From a clinical standpoint, the implications are tangible. When rapid symptomatic relief is the patient’s priority—particularly in those with mild-to-moderate CTS or high occupational demands—corticosteroid injection and PENS may represent rational initial choices, provided that patients understand that these benefits are transient. Conversely, for individuals aiming for long-lasting recovery, functional restoration, and reduced recurrence, surgical decompression should be considered the preferred option, as it directly addresses the pathophysiological compression and offers superior long-term outcomes.

Crucially, the decision-making process must remain shared and personalised, integrating patient preferences, occupational requirements, risk tolerance, and recovery expectations. The choice between conservative and surgical management should not be binary but time-contingent and goal-oriented. A stepped approach—beginning with conservative management for early relief, followed by surgery for persistent or recurrent symptoms—may provide the best balance between efficacy and invasiveness.

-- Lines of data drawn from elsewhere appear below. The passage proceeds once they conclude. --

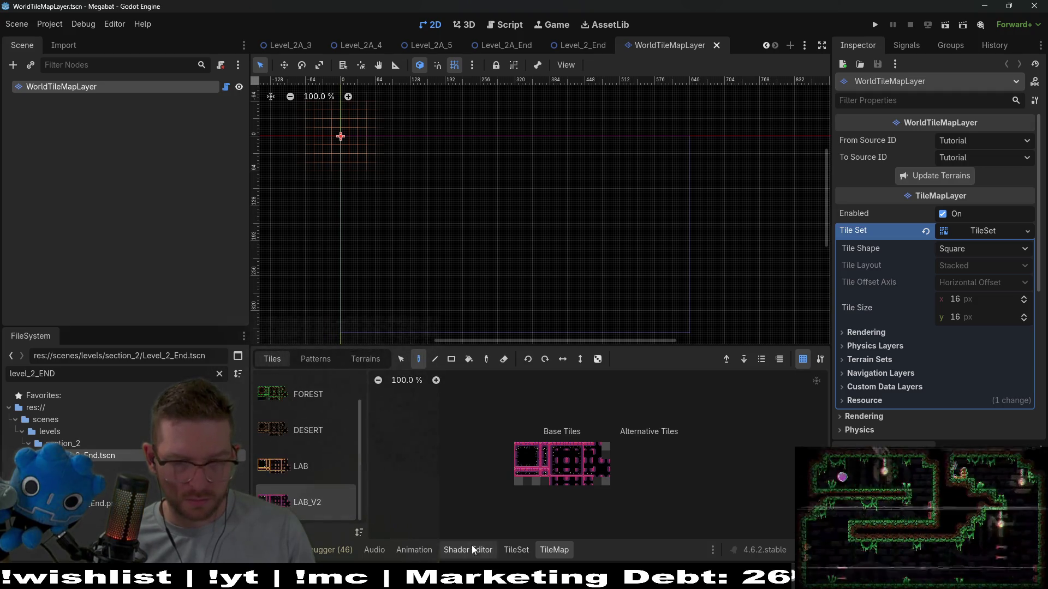
pyautogui.click(517, 549)
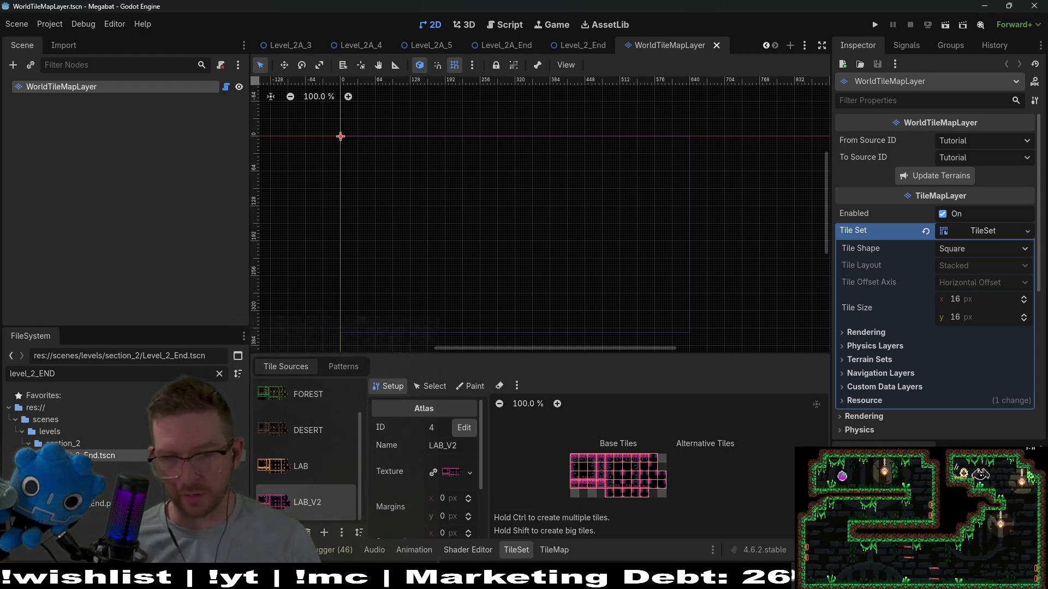
# Save the tileset copy as forest-tileset-16x16-v2.aseprite
pyautogui.press('alt+Tab')
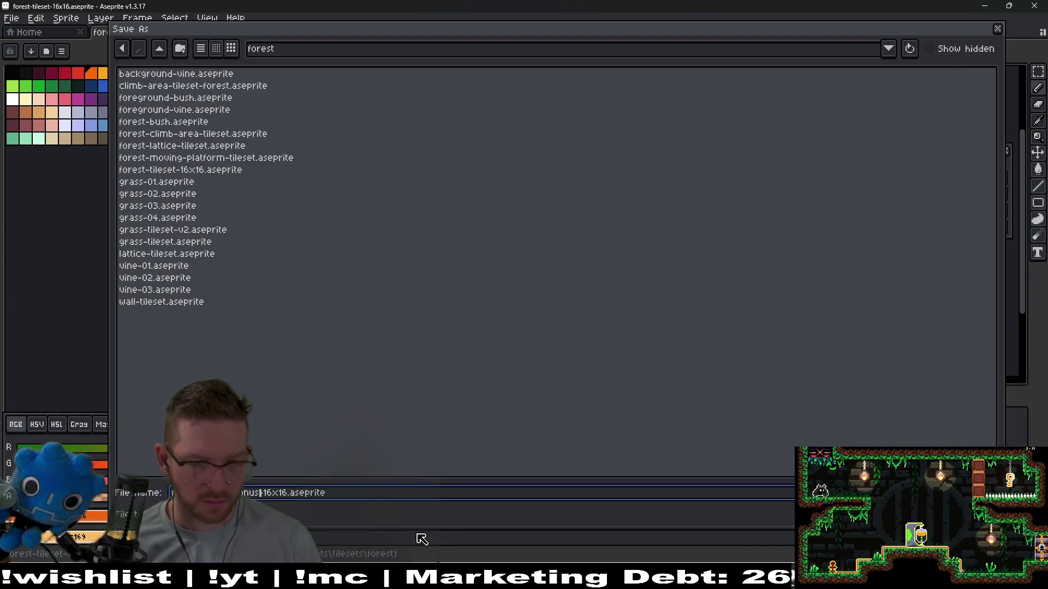
pyautogui.press('Left')
pyautogui.press('Left')
pyautogui.press('BackSpace')
pyautogui.press('BackSpace')
pyautogui.press('BackSpace')
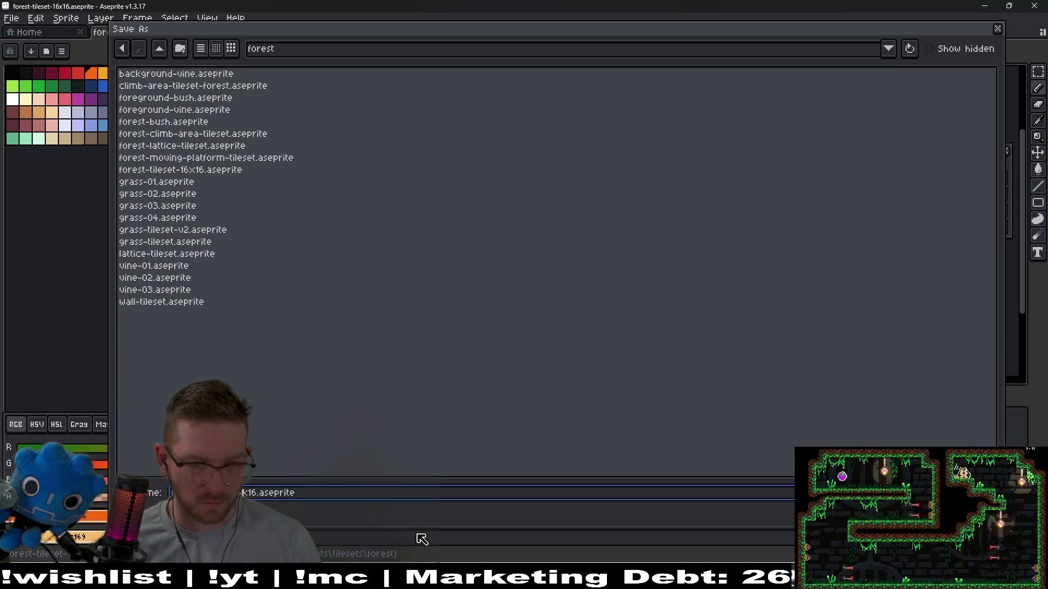
pyautogui.write('-v2')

To advance the field, future trials should focus on (1) pragmatic, multicentre designs with rigorous ITT analysis; (2) transparent reporting of crossovers; (3) blinded outcome assessors where possible; and (4) extended follow-up of at least 24 months to capture recurrence and durability. Stratification by sex, age, and CTS severity is also essential, as the current evidence under-represents men and older adults. Furthermore, the replication of PENS findings in larger, mixed cohorts is urgently needed to validate its clinical role.

5. Conclusions

This updated synthesis suggests a time-dependent pattern in the comparative effectiveness of surgical and conservative treatments for carpal tunnel syndrome. Corticosteroid injections and PENS may provide faster short-term symptom relief, whereas surgical decompression appears to offer a higher probability of sustained recovery at 12–18 months. However, these findings should be interpreted with caution, as the certainty of evidence ranged from low to moderate and most included trials carried a high risk of bias. Therefore, the conclusions of this review should be considered indicative of trends rather than definitive estimates. Clinical decision-making should remain individualised and should take into account symptom severity, patient preferences, occupational needs, and recovery expectations. Further high-quality randomised trials with rigorous methodologies and longer follow-ups are needed to strengthen the evidence base.